HP - MOS and its 6 European partners are engaged in GRUNDTVIG - LIFELONG LEARNING PROGRAMME to empower professionals and learners who are engaged in adult education with skills that allow them to monitor their level of wellbeing and to apply self-regulation strategies in order to achieve satisfying levels of wellness

The summary of this partnership project is to empower both professionals engaged in adult education and their learners in practical skills that allows them to handle daily challenges more effectively and enhance their level of wellbeing in a more sustainable way

Concrete Objectives of the Partnership:

1). To examine the needs of professionals and learners involved in adult education and in particular, to assess their baseline levels of wellbeing and challenges.

(2).
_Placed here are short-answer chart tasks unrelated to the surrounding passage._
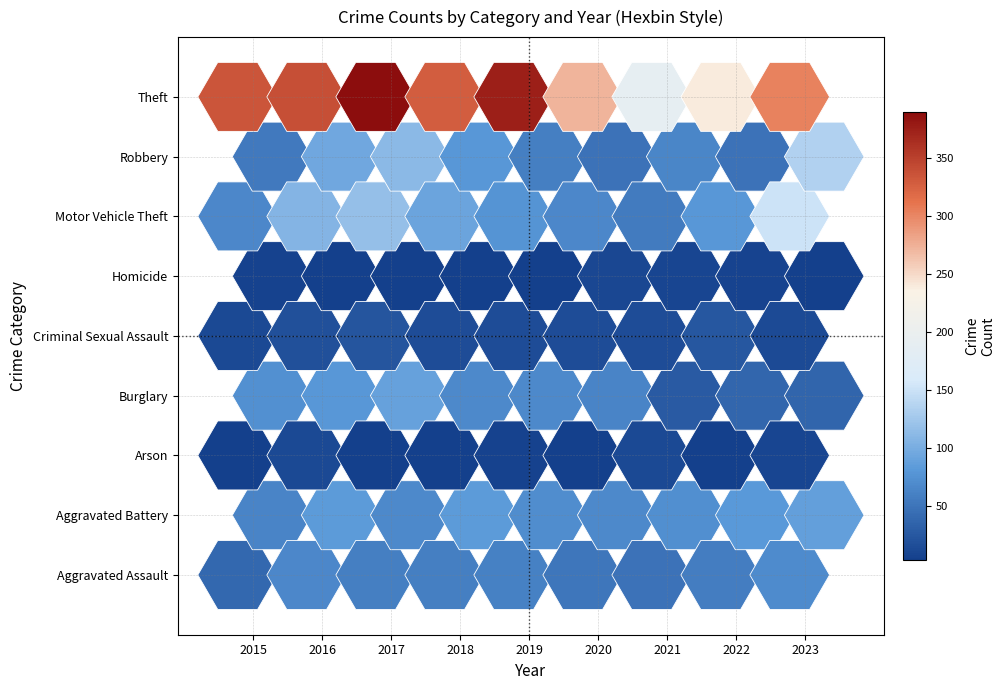

Which series changed the most between 2017 and 2019?

Robbery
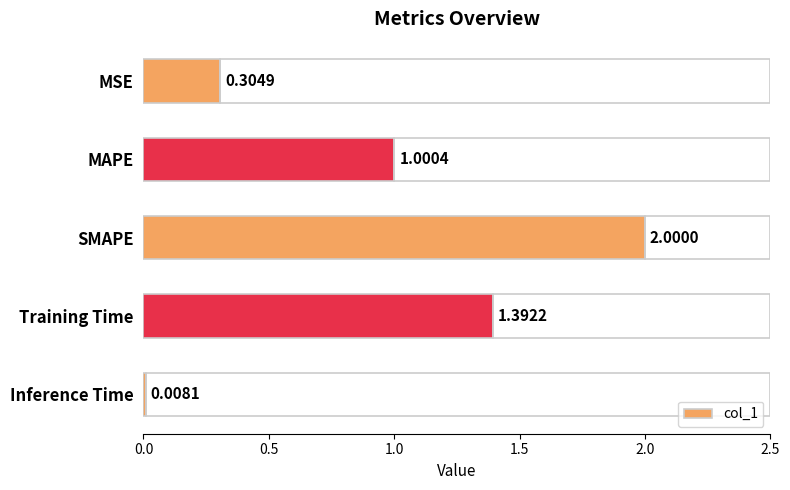

How many values exceed 1?

3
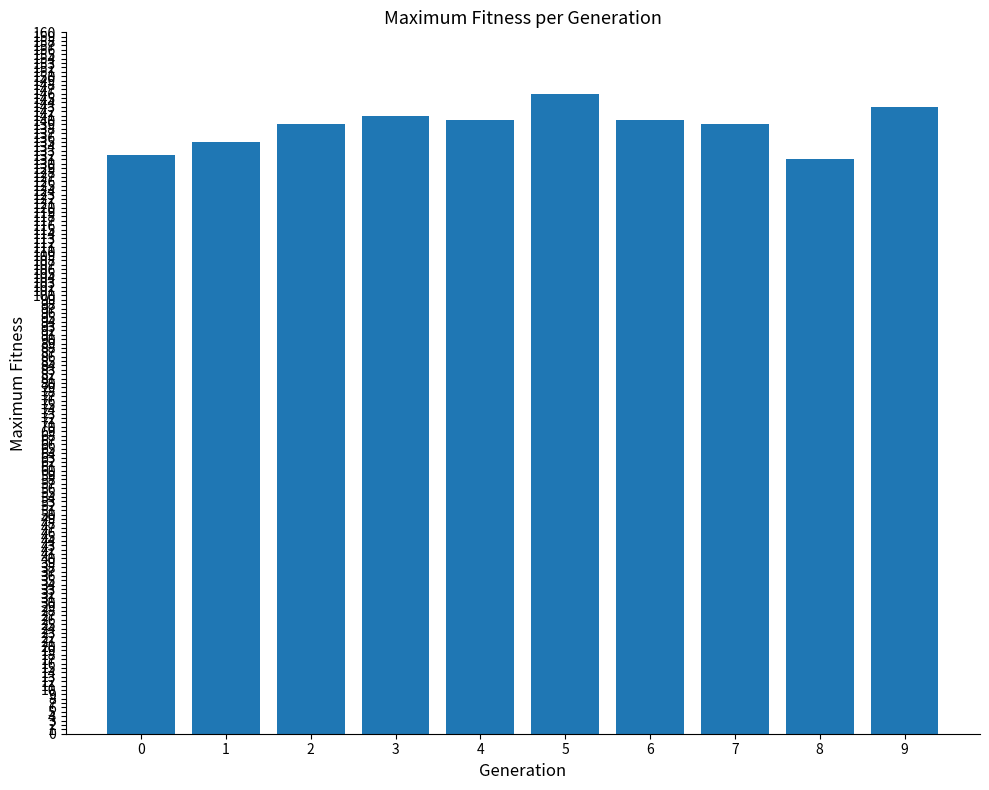

What is the change in value from 6 to 9?

+3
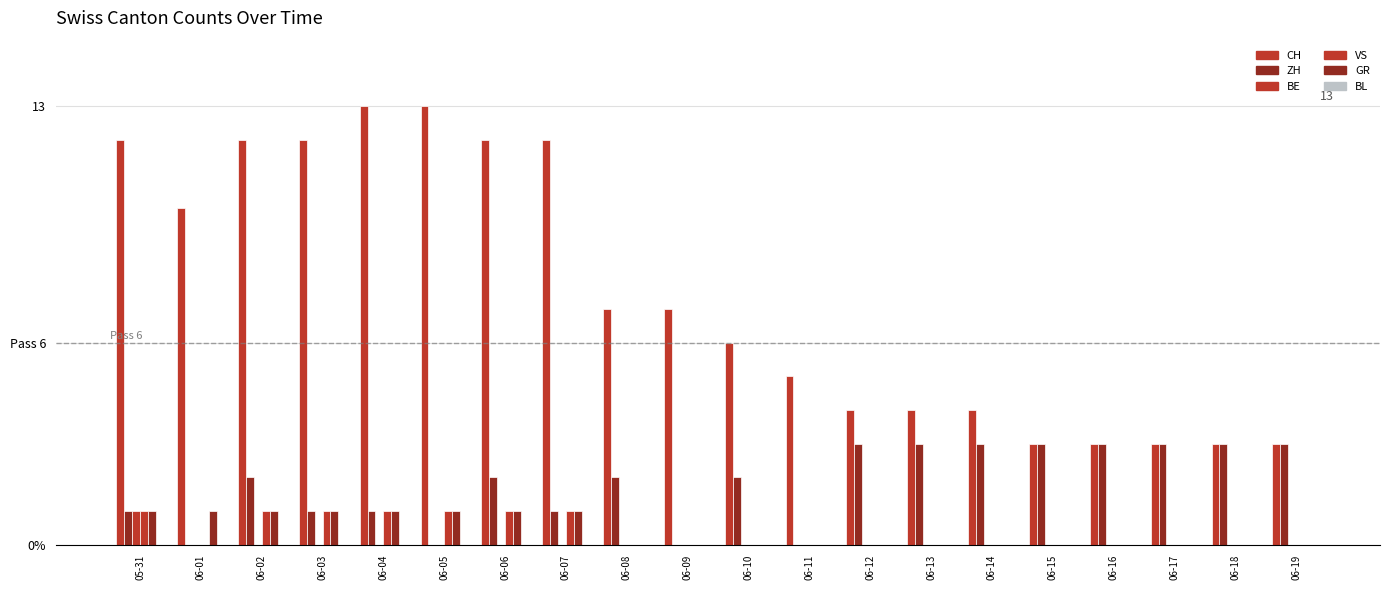

Which category has the lowest value in the ZH series?

06-01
To publicise the awareness of wellbeing as a necessary foundation for effective teaching and learning.

(3). To provide stress management tools for staff and learners engaged in adult education to help them manage their stress levels effectively and expand their creativity.

(4). To produce high quality resources for professionals engaged in adult education.

(5). To assist professionals engaged in adult education to increase their job satisfaction and work engagement.

(6). To contribute to developing measurable indicators of wellbeing


----------